2.) Find the genes responsible for the persistence of the artery and show, by population-genetic analysis, that those genes leading to persistence have been undergoing positive selection. This would be even harder because we have no idea what those genes are.
Absent those two types of studies, all we can say is that we have a putative case of evolution occurring over a short period of human evolution.
Caveats: The authors offer these caveats, and I have one more:
Limitations of the present study include the fact that the number of whole cadavers that were available for the study was not adequate. In addition, our search of the literature may have missed some publications not listed in Google Scholar. Finally, the definitions of ‘persistent median artery’ may have differed somewhat among the various published studies included in the present study.

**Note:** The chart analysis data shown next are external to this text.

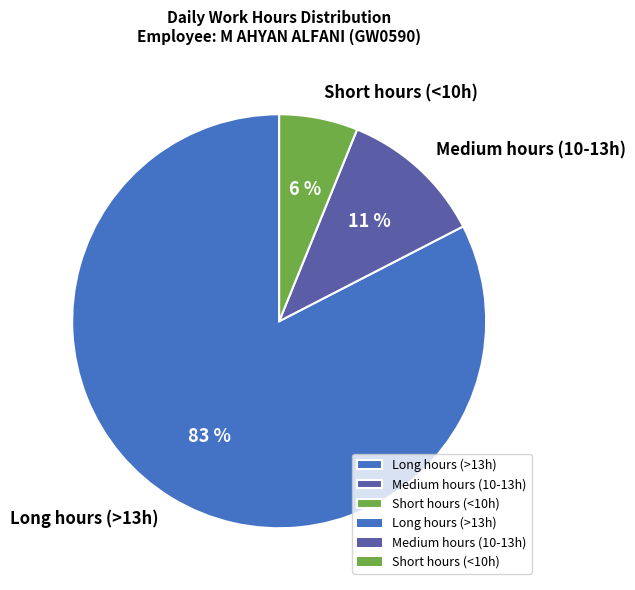

Which slice is the smallest?

Short hours (<10h)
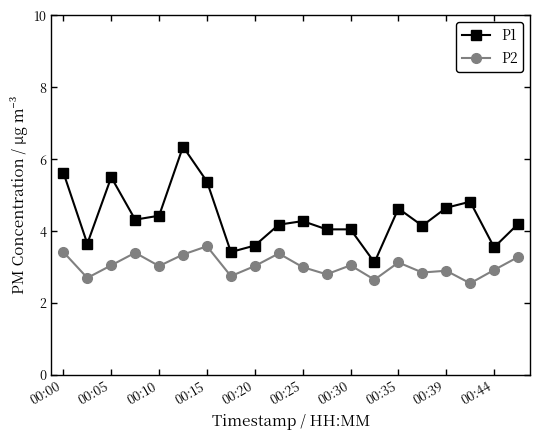

What is the average value of the P2 series?

3.0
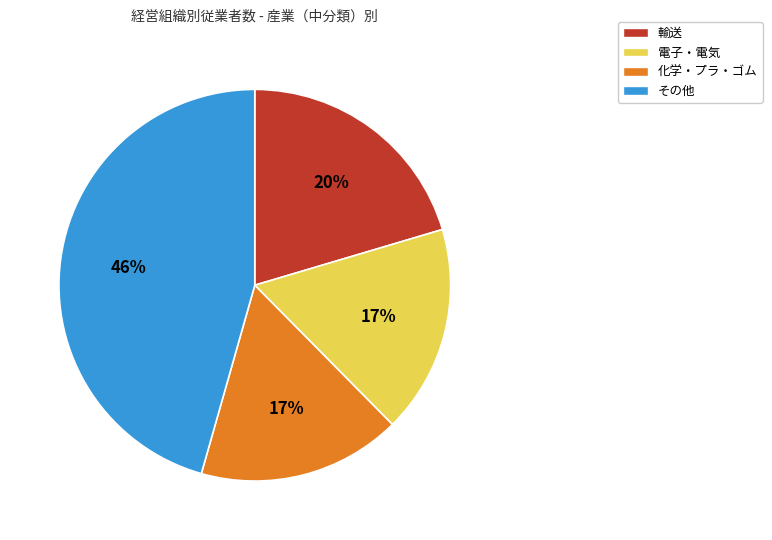

Approximately how many times larger is the value at 電子・電気 compared to その他?

0.4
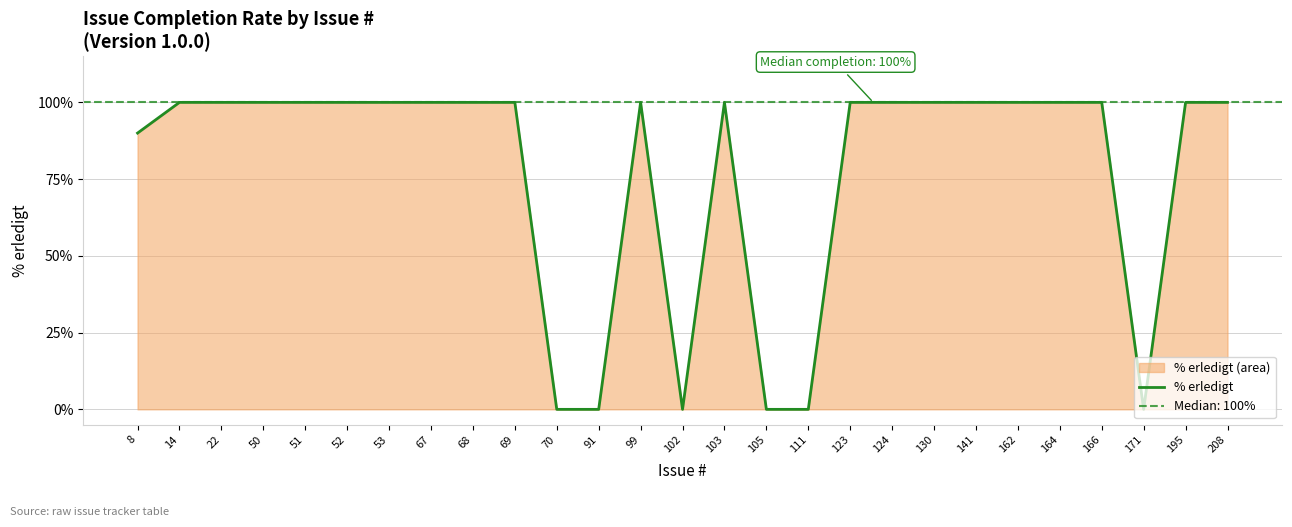

What is the value of the 4th point from the left?

100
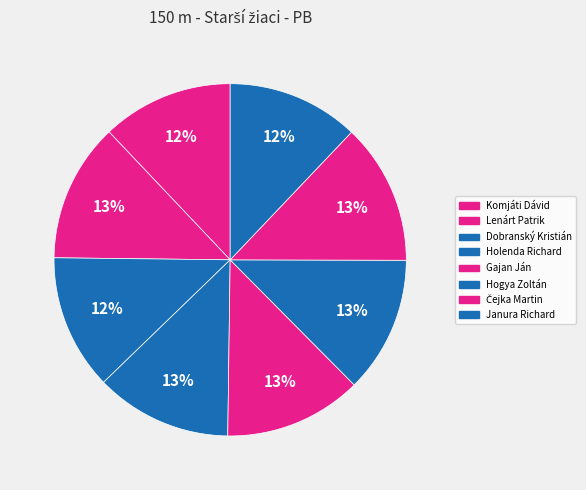

To the nearest percent, what is the difference between the largest and smallest slice percentages?

1%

Finally, as far as I can determine from looking at a few of the papers they cite in the older literature, the samples of arms came not just from Australia, but from other countries like Brazil and South Africa. Given that we know that at present populations from different places differ in the persistence of the artery, this could also throw some bias into the data. However, to create a time course this significant, I don’t think that using arms from different places could be the explanation, for it would require that arms from older people tended to come from places which had a lower incidence of the artery in general.